I would start with something like 500 to 1000µf, and work up from there. look at the caps on the MOBO. They are trying to do pretty much the same job.

Crisspy,

My turn to butt-in! My 2-bits....

Ooooo - A very detailed description for a fan controller, but not likely to be inexpensive.

I am in awe - a fellow tehno-junkie after my own heart! Arise!

Where do you get all these neat ideas? Do you spend your waking hours delving into techy manuals and reading up on this material?

As for the caps: I would probably start with something smaller than 500 to 1000uF. The inrush current @ 12VDC @ 1000uF is quite high and could damage your controller.

Cheerio!

TerryW

Unfortunately Terry, as yet with analog electronics my knowledge is mostly cut&paste. I understand enough to be dangerous, and I understand quite well in principal, but I still haven't done my homework with all the math so I can't quite design all the stuff that I generally know about. Kids and women came first I guess aaah... maybe not quite in that order I have done a fair bit of digital though, and the example circuits for most IC's are pretty straight forward and workable as long as they don't get to complicated.
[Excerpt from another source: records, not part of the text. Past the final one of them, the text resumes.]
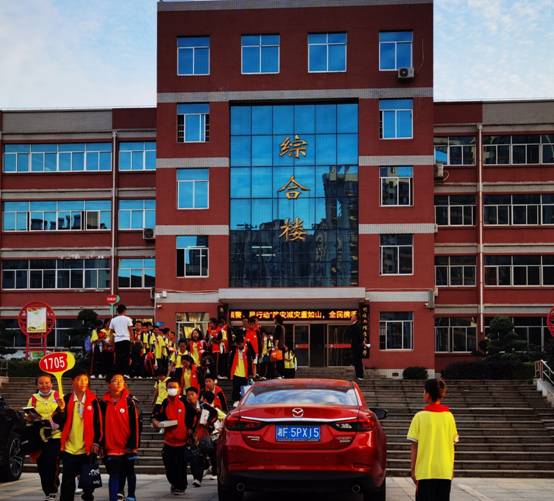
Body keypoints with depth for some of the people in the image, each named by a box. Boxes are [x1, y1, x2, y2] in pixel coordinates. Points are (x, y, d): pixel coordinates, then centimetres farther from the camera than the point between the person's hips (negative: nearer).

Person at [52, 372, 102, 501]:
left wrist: (97, 442, -4)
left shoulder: (92, 400, 0)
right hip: (69, 448, 1)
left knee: (86, 481, -3)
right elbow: (59, 421, -1)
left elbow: (98, 423, 2)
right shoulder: (66, 399, 2)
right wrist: (61, 409, -19)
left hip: (87, 449, -1)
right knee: (67, 482, 9)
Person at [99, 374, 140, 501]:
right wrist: (100, 443, 5)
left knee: (129, 471, 14)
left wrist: (134, 444, -11)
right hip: (111, 446, 1)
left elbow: (135, 424, -7)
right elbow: (101, 424, 6)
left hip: (128, 447, -1)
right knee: (114, 473, 0)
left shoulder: (130, 402, -6)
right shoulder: (104, 403, 1)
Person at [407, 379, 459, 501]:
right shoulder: (449, 416, 2)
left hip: (425, 471, -3)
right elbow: (452, 444, 7)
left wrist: (413, 470, 0)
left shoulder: (420, 416, -7)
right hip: (445, 471, 3)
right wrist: (451, 469, 16)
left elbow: (414, 446, -7)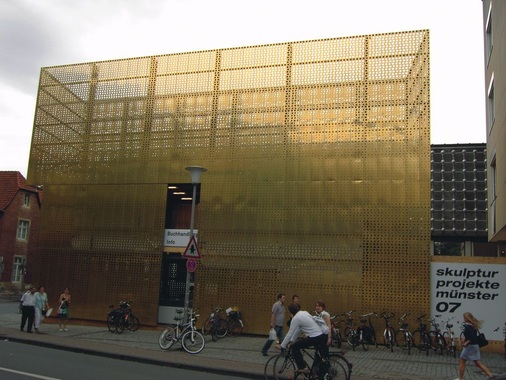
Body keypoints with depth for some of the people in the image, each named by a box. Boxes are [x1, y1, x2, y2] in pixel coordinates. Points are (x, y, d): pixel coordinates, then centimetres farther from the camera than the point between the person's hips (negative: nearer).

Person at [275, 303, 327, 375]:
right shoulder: (304, 313, 18)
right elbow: (298, 330, 27)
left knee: (295, 347, 3)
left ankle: (302, 368, 3)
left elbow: (290, 333, -4)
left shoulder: (296, 318, -6)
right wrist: (291, 340, 31)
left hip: (315, 337, -9)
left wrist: (281, 346, 3)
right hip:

I get the impression that when any electronics start to get more sophisticated, you need to be a big manufactury to get the costs down and crank them out at profit. The smaller volume stuff we see in computer niche markets seems to come mostly from Asian tie-ins or else is fairly basic stuff. It should be possible to do a good multi channel smart PWM fan controller, but keeping it cheap would be big-boy high volume stuff. Doesn't seem very viable at the homebrew/cottage level, too bad. I won't forget about it though, and I'll keep my eyes open when I dig into my next PICµ project. There are some pretty cool shortcuts and who knows what might turn up.
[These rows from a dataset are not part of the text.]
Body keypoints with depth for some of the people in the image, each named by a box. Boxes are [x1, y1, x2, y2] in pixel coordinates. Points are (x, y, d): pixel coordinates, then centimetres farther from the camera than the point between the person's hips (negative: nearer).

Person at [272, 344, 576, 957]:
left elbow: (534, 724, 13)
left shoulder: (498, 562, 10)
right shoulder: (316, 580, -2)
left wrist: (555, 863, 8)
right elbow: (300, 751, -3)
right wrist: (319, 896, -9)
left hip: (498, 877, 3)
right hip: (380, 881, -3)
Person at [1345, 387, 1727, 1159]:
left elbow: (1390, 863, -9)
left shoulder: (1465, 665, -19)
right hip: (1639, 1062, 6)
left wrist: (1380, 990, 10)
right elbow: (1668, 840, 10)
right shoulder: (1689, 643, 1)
An LC circuit is an capacitor (C) and an inductor (L) connected together. This is a circuit that acts as a band pass filter that resonates where the frequency of the effective resistance of L = the effective resistance of C.

This is called a tank circuit and it is used extensively in RF (radio) circuits where these are usualy called RLC circuits. The R is for resistance because the Q (bandwidth) of the circuit can be changed by adding or removing resistance. More resistance will decrease Q which means the bandwidth will increase.

The output of a PWM is a square wave which is basicly an AC current. Square waves because of thier shape (the sharp corners) have very high level of hamonics (noise). A tank circuit tuned to the same frequancy as the PWM output will remove the harmonics and give you something that approachs a sin wave AC current. So saying that this type of circuit is removing the AC is not correct as it is actualy removing the noise components from the AC and giving you a cleaner AC current.

Will adding a tank circuit to the output of a PWM make the fan run with less noise? I don't know and I would think that it would depend on what is causing the noise. If the noise was caused by the shape of the pulses it could.

Hal (AC6VZ)

A band pass filter is sort of what we need. One not tuned to the PWM frequency. Simple L-C tanks act more as a cut-off than a band pass. That is, they reduce anything above or below the LC resonant frequency, depending on the configuration. The configuration I described is a simple low pass. IE. reduce/block energy at frequencies above resonance. That's exactly how almost every I/O on the mobo gets treated before it hits the back panel (very small cap to ground, ferrite bead around wire), and how a noise trap for car radios works (in power leads), and why computer cables sometimes go through ferrite rings. All of these use a series L and a C to ground. Passes lower frequencies (including of course DC), reduces higher frequencies (RFI), helps meet FCC specs (is why they spend money doing it at all).